The past several years have seen major advances in terms of antibody-mediated protection and therapy against HIV-1. bNAbs, though rare, are generated in multiple HIV-1-infected individuals. Insight into bNAb ontogeny during natural infection has revealed novel strategies for vaccination, but at the same time these studies have highlighted the difficulties that will need to be overcome. Other avenues for passive therapy and protection have become possible because of the new generation of bNAbs, some of which can neutralize up to 90% of genetically diverse isolates tested and could be even more effective when combined optimally [73]. Innovative design of Env immunogens, chimeric antibodies, and enhanced bNAbs may also yield protective or therapeutic benefits.
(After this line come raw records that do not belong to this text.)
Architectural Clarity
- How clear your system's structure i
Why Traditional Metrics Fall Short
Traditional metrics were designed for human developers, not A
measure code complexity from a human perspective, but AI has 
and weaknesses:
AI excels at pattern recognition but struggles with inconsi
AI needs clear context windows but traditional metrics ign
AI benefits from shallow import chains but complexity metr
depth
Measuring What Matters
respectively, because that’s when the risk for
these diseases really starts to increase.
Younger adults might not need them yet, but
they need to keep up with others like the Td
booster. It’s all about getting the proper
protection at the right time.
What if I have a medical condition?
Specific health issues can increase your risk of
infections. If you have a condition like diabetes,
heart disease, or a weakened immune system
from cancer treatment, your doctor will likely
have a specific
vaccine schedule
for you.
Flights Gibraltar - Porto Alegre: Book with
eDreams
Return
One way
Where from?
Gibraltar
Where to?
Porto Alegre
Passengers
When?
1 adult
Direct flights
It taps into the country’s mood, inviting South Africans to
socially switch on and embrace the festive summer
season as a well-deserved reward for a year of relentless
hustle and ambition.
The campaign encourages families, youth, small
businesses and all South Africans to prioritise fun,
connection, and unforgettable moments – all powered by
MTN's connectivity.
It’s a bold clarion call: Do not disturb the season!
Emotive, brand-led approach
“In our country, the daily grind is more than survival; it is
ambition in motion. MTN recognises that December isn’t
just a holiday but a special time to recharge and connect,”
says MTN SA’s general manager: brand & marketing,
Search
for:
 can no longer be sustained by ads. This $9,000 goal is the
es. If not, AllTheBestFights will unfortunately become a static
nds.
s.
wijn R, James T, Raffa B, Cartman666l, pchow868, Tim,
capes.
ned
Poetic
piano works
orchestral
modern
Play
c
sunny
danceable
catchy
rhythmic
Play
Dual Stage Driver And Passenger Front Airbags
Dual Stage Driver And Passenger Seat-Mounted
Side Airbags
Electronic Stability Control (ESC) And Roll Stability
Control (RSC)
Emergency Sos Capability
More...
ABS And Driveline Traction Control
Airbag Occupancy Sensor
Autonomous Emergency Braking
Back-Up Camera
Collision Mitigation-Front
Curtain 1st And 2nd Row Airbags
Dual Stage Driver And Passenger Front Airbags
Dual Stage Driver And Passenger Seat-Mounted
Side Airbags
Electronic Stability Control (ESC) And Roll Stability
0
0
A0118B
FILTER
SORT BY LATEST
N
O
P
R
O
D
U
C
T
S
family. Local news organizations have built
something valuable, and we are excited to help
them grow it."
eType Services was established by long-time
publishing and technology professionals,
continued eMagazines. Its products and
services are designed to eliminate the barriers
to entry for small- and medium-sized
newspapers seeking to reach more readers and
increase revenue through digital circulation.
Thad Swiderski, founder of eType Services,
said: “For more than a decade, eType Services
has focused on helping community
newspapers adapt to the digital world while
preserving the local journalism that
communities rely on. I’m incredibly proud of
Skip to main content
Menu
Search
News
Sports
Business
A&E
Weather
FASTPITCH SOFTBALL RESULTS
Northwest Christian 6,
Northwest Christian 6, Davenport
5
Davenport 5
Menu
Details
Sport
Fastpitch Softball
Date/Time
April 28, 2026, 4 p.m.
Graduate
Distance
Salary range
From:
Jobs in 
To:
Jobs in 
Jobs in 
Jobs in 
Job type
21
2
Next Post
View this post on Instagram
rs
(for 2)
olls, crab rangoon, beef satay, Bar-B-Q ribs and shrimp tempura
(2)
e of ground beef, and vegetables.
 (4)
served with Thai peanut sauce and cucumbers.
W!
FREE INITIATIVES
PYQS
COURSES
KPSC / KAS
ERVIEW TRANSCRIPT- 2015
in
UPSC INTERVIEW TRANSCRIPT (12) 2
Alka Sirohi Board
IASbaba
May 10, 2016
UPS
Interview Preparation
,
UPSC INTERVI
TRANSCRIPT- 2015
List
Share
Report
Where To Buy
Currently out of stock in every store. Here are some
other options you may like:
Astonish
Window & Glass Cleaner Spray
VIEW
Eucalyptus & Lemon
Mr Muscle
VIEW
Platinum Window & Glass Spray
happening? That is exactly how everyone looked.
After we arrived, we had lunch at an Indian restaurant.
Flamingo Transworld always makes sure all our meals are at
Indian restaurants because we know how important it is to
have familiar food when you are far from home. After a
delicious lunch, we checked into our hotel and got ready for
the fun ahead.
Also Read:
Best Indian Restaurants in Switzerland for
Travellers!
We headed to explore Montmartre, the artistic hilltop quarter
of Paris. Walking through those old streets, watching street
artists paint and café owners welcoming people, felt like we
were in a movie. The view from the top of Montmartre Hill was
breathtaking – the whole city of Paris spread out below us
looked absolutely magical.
Finally, bNAb-independent approaches that involve more moderate neutralization breadth or non-neutralizing effector functions may also hold promise.

Abbreviations

AAV, adeno-associated virus; ADCC, antibody-dependent cellular cytotoxicity; bNAb, broadly neutralizing antibody; CD4bs, CD4-binding site; CDR H3, complementarity determining region H3; Env, envelope glycoprotein; SHIV, chimeric simian-human immunodeficiency virus; V1V2, gp120 hyper-variable domains 1 and 2; V3, gp120 variable domain 3; VH, immunoglobulin variable domain heavy-chain segment.